“I don’t remember a (chess) tournament where the prize-fund was the same for both men and women,” said Anna Muzychuk, the World No. 8 from Ukraine. “Because such a tournament didn’t exist,” she explained, with a smile that belied the travails back home.
Women will be in focus over the next six days during the fourth edition of the Tata Steel Chess India tournament, which opens at the National Library here on Tuesday. It is the first time India’s biggest chess event is conducting a women’s edition.

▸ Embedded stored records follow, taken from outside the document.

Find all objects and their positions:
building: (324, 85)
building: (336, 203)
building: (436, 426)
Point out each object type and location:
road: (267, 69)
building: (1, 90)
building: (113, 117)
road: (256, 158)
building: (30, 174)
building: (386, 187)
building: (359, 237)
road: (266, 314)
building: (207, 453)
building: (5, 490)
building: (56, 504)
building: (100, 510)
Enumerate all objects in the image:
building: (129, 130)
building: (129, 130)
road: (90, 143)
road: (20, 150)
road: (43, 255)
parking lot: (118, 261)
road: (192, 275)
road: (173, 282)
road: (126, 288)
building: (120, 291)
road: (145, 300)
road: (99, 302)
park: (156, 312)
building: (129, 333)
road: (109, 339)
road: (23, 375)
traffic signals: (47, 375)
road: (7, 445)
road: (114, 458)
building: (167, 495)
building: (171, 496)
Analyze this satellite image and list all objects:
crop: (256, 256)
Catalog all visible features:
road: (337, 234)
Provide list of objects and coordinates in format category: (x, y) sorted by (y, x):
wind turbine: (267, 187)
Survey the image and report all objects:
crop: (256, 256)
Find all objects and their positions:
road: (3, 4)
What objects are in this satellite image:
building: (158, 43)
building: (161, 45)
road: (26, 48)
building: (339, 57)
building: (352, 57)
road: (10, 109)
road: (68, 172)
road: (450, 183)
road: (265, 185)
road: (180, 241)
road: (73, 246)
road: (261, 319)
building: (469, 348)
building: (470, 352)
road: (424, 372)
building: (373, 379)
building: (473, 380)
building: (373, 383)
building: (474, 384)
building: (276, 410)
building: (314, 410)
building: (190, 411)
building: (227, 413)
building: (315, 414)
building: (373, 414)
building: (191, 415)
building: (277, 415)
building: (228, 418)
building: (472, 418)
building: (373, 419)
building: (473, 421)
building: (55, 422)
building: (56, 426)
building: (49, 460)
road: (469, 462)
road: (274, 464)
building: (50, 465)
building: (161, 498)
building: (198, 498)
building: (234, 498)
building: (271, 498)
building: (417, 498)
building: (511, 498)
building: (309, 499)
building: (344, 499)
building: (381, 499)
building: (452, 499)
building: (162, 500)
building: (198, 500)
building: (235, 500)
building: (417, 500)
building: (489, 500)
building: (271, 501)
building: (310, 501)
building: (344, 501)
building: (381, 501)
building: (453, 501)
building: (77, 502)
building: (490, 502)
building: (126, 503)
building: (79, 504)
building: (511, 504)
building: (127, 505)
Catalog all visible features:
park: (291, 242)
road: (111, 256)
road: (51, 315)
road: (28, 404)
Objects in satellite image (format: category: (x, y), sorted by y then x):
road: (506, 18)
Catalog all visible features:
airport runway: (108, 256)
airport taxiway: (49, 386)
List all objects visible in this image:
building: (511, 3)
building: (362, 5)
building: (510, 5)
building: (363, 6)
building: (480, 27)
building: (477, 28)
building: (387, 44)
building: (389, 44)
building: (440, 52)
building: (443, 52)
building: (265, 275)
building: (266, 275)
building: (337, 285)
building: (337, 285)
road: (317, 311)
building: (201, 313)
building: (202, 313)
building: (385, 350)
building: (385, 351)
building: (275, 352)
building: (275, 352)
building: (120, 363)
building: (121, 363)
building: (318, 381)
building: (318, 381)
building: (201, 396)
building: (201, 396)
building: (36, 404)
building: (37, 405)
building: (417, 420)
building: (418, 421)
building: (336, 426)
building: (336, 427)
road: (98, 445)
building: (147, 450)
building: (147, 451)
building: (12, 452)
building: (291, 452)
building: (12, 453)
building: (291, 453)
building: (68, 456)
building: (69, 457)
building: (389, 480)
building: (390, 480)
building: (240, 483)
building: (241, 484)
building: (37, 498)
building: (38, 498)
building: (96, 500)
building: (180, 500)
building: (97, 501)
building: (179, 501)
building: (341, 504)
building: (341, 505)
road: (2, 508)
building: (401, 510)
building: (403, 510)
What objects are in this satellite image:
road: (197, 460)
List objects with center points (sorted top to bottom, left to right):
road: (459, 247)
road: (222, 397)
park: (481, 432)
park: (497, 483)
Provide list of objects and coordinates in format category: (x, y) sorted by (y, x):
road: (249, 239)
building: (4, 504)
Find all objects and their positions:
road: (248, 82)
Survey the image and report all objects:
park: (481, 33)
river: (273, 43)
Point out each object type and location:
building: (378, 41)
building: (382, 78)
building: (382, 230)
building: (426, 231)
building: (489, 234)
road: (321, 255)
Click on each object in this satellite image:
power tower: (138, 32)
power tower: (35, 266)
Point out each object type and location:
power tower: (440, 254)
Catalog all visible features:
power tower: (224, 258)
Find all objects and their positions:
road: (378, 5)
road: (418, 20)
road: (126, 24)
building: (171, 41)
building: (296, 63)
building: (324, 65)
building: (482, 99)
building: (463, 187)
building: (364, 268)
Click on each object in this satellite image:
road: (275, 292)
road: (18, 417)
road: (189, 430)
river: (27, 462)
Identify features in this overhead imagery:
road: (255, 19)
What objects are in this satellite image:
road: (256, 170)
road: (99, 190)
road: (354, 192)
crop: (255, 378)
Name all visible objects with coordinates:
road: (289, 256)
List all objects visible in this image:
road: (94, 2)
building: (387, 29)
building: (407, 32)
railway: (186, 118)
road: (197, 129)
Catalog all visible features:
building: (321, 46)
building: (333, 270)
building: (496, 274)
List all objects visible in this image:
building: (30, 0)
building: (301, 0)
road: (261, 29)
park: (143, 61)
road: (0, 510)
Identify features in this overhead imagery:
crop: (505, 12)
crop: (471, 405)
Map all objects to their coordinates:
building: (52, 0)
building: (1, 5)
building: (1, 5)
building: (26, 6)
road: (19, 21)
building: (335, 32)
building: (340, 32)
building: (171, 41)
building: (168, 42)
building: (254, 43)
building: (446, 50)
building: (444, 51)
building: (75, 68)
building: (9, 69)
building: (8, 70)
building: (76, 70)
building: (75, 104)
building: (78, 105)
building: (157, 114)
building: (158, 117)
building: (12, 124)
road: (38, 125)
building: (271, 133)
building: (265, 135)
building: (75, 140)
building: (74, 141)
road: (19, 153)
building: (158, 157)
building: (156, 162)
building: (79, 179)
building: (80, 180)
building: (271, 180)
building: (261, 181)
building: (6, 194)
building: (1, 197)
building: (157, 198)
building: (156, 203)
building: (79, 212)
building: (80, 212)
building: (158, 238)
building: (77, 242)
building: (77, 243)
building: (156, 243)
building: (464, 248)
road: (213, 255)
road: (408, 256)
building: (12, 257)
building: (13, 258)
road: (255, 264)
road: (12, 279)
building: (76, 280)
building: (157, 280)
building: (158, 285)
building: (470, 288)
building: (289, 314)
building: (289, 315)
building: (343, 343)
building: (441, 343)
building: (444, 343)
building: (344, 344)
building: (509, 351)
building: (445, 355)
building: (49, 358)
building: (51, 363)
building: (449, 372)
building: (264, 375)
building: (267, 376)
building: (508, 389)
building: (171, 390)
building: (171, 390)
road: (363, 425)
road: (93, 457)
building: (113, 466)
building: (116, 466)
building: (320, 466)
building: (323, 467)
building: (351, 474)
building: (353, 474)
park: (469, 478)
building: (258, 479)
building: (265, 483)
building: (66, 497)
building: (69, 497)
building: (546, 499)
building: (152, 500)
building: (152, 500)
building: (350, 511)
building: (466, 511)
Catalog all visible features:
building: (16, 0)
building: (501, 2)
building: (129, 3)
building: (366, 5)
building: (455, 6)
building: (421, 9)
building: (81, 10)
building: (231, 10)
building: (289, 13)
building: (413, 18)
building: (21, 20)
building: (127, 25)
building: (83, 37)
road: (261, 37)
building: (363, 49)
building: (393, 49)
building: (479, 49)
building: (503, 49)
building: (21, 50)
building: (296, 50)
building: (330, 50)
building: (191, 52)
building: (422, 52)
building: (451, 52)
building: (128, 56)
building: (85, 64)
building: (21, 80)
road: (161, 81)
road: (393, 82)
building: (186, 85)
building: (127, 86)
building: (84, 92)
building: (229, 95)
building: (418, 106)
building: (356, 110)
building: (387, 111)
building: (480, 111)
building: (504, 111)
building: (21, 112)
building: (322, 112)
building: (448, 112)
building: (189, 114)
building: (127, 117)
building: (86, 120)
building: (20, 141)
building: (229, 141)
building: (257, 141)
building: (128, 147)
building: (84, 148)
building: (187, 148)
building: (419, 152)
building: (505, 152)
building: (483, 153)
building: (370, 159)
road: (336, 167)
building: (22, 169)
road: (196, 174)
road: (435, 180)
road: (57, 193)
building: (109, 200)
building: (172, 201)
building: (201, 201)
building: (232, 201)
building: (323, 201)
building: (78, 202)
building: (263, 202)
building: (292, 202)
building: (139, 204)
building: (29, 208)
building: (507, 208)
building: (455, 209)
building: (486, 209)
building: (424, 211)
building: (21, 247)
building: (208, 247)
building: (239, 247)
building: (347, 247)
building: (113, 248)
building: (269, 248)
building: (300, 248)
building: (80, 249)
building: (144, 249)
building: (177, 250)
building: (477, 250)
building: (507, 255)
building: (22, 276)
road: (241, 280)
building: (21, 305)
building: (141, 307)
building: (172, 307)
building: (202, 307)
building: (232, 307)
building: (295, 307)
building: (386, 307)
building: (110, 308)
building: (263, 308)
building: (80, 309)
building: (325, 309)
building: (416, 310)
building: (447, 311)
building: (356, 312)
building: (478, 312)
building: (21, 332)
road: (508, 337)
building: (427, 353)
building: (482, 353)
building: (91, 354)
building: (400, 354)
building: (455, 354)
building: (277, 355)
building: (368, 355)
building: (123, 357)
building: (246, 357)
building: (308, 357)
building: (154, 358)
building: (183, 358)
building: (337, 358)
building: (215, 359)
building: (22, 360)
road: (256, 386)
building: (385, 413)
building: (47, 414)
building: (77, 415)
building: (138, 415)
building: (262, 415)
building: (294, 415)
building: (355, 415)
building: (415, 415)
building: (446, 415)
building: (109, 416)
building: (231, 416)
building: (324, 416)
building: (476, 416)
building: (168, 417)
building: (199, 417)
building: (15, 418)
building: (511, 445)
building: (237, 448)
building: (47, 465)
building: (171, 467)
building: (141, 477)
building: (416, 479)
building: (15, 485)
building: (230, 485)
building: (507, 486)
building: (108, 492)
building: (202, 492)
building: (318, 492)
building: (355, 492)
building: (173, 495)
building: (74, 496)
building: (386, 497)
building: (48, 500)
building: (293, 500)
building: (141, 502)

And the organisers of this prestigious rapid and blitz tournament could afford to be proud of the fact that they are starting off with equal pay ($41,500). “So can I play in the women’s section?” joked Shakhriyar Mamedyarov, the former World rapid champion from Azerbaijan.
He will have to be content with matching wits against fellow men here, in a rather strong field featuring some of the world’s best players, like the Americans Hikaru Nakamura and Wesley So, ranked fifth and eighth, respectively, in the world, the reigning World rapid champion Nodirbek Abdusattorov of Uzbekistan. Then there is the magnificent young Indian quartet of Arjun Erigaisi, who won the rapid section last year, D. Gukesh, R. Praggnanandhaa and Nihal Sarin.
Former World rapid champion Koneru Humpy leads the Indian challenge in the women’s event. Anna, her younger sister Mariya Muzychuk, another Ukrainian Anna Ushenina, Georgia’s Nana Dzagnidze and Poland’s Oliwia Kiolbasa add the strong foreign flavour.
As Viswanathanan Anand, the tournament ambassador and five-time World champion, summed up during the draw of lots at the Taj Bengal Hotel, it is India’s going to be best against the world’s best.